Wema Bank, one of Nigeria’s leading financial institutions, has introduced a digital solution tailored for cooperative societies.

The innovative platform, named CoopHub, was developed to drive digital transformation and empower communities across Nigeria.

The unveiling of CoopHub took center stage at the bank’s anniversary celebration, held on Friday amidst much anticipation and excitement.

The launch of this pioneering platform underscores Wema Bank’s dedication to innovation and customer-centricity, aiming to revolutionize the operations of cooperative societies and address longstanding challenges within the sector.

At the heart of CoopHub lies a strategic vision to redefine the way cooperative societies function by providing tailored solutions that bridge the gaps inherent in traditional cooperative frameworks.

Designed to streamline operations, enhance communication, and promote financial inclusivity, CoopHub aims to empower cooperative societies and their members for optimal productivity and growth.

Moruf Oseni, the Managing Director/Chief Executive Officer of Wema Bank, emphasized the strategic importance of CoopHub in addressing the pain points faced by cooperative societies.

He highlighted challenges such as manual recordkeeping, limited access to loans, poor communication, insecurity, and other restrictions that CoopHub seeks to overcome.
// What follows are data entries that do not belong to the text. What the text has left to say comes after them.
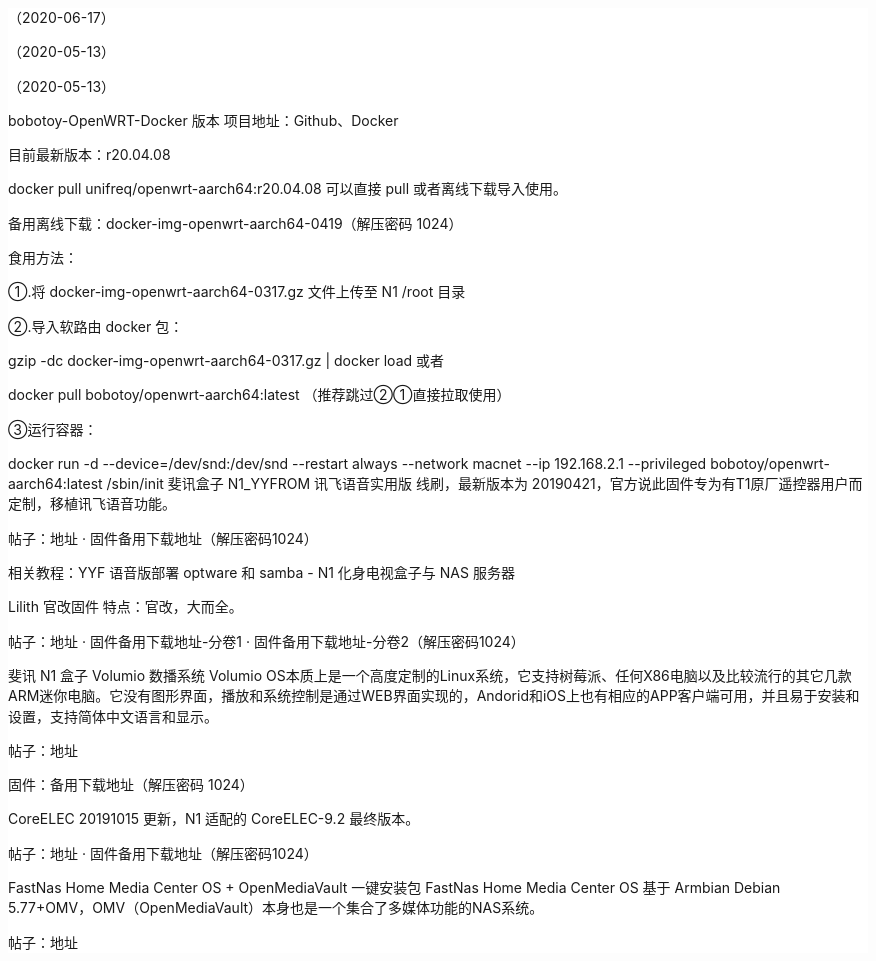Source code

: （2020-06-17）

（2020-05-13）

（2020-05-13）

bobotoy-OpenWRT-Docker 版本
项目地址：Github、Docker

目前最新版本：r20.04.08

docker pull unifreq/openwrt-aarch64:r20.04.08
可以直接 pull 或者离线下载导入使用。

备用离线下载：docker-img-openwrt-aarch64-0419（解压密码 1024）

食用方法：

①.将 docker-img-openwrt-aarch64-0317.gz 文件上传至 N1 /root 目录

②.导入软路由 docker 包：

gzip -dc docker-img-openwrt-aarch64-0317.gz | docker load
或者

docker pull bobotoy/openwrt-aarch64:latest
（推荐跳过②①直接拉取使用）

③运行容器：

docker run -d --device=/dev/snd:/dev/snd --restart always --network macnet --ip 192.168.2.1 --privileged bobotoy/openwrt-aarch64:latest /sbin/init
斐讯盒子 N1_YYFROM 讯飞语音实用版
线刷，最新版本为 20190421，官方说此固件专为有T1原厂遥控器用户而定制，移植讯飞语音功能。

帖子：地址 · 固件备用下载地址（解压密码1024）

相关教程：YYF 语音版部署 optware 和 samba - N1 化身电视盒子与 NAS 服务器

Lilith 官改固件
特点：官改，大而全。

帖子：地址 · 固件备用下载地址-分卷1 · 固件备用下载地址-分卷2（解压密码1024）

斐讯 N1 盒子 Volumio 数播系统
Volumio OS本质上是一个高度定制的Linux系统，它支持树莓派、任何X86电脑以及比较流行的其它几款ARM迷你电脑。它没有图形界面，播放和系统控制是通过WEB界面实现的，Andorid和iOS上也有相应的APP客户端可用，并且易于安装和设置，支持简体中文语言和显示。

帖子：地址

固件：备用下载地址（解压密码 1024）

CoreELEC
20191015 更新，N1 适配的 CoreELEC-9.2 最终版本。

帖子：地址 · 固件备用下载地址（解压密码1024）

FastNas Home Media Center OS + OpenMediaVault 一键安装包
FastNas Home Media Center OS 基于 Armbian Debian 5.77+OMV，OMV（OpenMediaVault）本身也是一个集合了多媒体功能的NAS系统。

帖子：地址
Oseni reaffirmed Wema Bank’s commitment to innovation and customer-centricity, stating that CoopHub represents a significant step forward in empowering communities across Nigeria.

Solomon Ayodele, Wema Bank’s Head of Innovation, elaborated on the transformative features of CoopHub, emphasizing its role in ushering cooperative societies into a new era of efficiency and transparency.

Ayodele highlighted features such as a digitized database for recordkeeping, user management capabilities for leaders, transparent overviews of contributions, seamless communication frameworks, and robust security measures, including a three-factor authentication system for withdrawals.

Ayodele urged cooperative societies to embrace CoopHub and experience the future of cooperative operations firsthand.

He emphasized the platform’s potential to eliminate conflicts, mistrust, and inefficiencies, offering a seamless and secure ecosystem for cooperative members to thrive.

The launch of CoopHub comes at a time when cooperative societies play a vital role in Nigeria’s socio-economic landscape.

According to the National Cooperative Financing Agency of Nigeria, over 30 million Nigerians belong to cooperative societies, highlighting the significant impact of these entities on community development and financial inclusion.

As Wema Bank embarks on its 79th year of operation, the introduction of CoopHub underscores the institution’s commitment to driving positive change and fostering sustainable growth within Nigeria’s cooperative sector.

With its innovative features and transformative capabilities, CoopHub promises to empower cooperative societies, enhance financial inclusivity, and catalyze socio-economic development across Nigeria.